In football analytics, player identity is still often encoded using one-hot vectors or individual statistics — highly volatile over short time periods. Such approaches ignore the relational context between teammates and opponents, and coaches tactical demands.
FootballBERT changes that paradigm. Inspired by NLP breakthroughs, it applies the Transformer architecture to lineup data, learning contextual player embeddings through a Masked Player Prediction (MPP) objective. Each embedding encodes a player’s identity through patterns of who they play with, against, and under which tactical setups.
In this talk, I’ll walk through:
Why embedding player identity into dense vectors matters for football analytics.
How FootballBERT is trained end-to-end from raw lineup data and positional features across 170K+ matches.
Empirical insights on what these embeddings capture — especially their ability to generalize across leagues.

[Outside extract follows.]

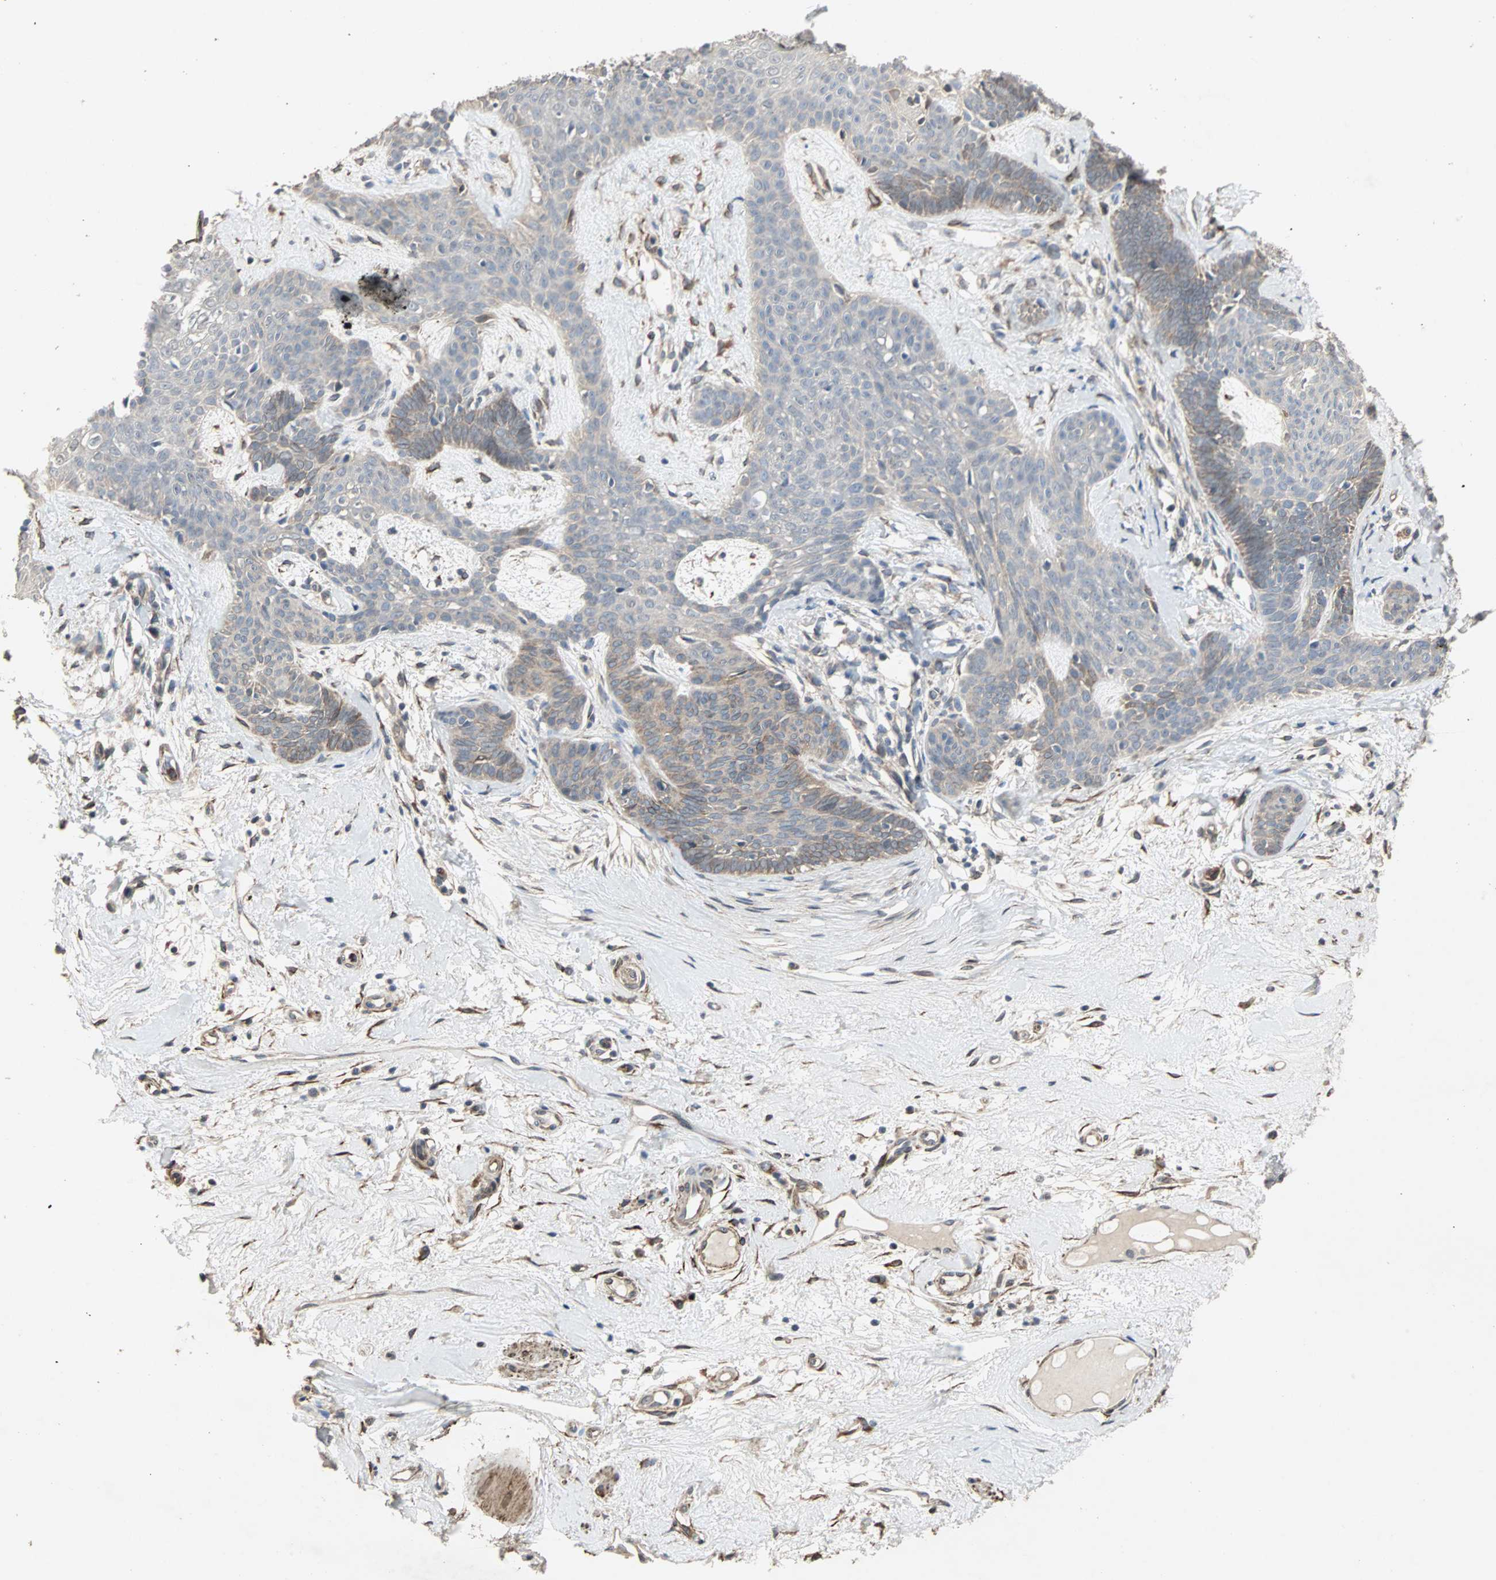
{"staining": {"intensity": "weak", "quantity": "<25%", "location": "cytoplasmic/membranous"}, "tissue": "skin cancer", "cell_type": "Tumor cells", "image_type": "cancer", "snomed": [{"axis": "morphology", "description": "Developmental malformation"}, {"axis": "morphology", "description": "Basal cell carcinoma"}, {"axis": "topography", "description": "Skin"}], "caption": "IHC photomicrograph of skin basal cell carcinoma stained for a protein (brown), which shows no staining in tumor cells. Nuclei are stained in blue.", "gene": "TRPV4", "patient": {"sex": "female", "age": 62}}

How such representations enable downstream applications like BALLER-Transfer Portal, an AI model that predicts how any player would perform in any tactical context with unprecedented granularity.
This session bridges deep learning, transformers, and sports data science — showing how domain-specific foundation models like FootballBERT can power the next generation of context-aware analytics.
Whether you’re an ML researcher, AI engineer, or football data scientist, you’ll leave with a concrete understanding of how to build, train, and apply transformer models beyond text — starting from real-world, messy data.
Achraff Adjileye is a research engineer passionate about football analytics and artificial intelligence. He is the founder of the BALLER project, which aims to build a foundational model for football analytics—powering the next generation of context-aware football analysis, much like GPT revolutionized text understanding.
His vision: Football is the ultimate team sport, yet most analytics treat players as isolated individuals. Players are often represented by radar charts of individual statistics, ignoring the rich collective context that shapes their identity. While this approach transformed data-driven scouting, it is inherently prone to misinterpretation, leading to costly mistakes in transfers and strategic decisions. Achraff works every day to create a football analytics world that respects the collective DNA of the beautiful game.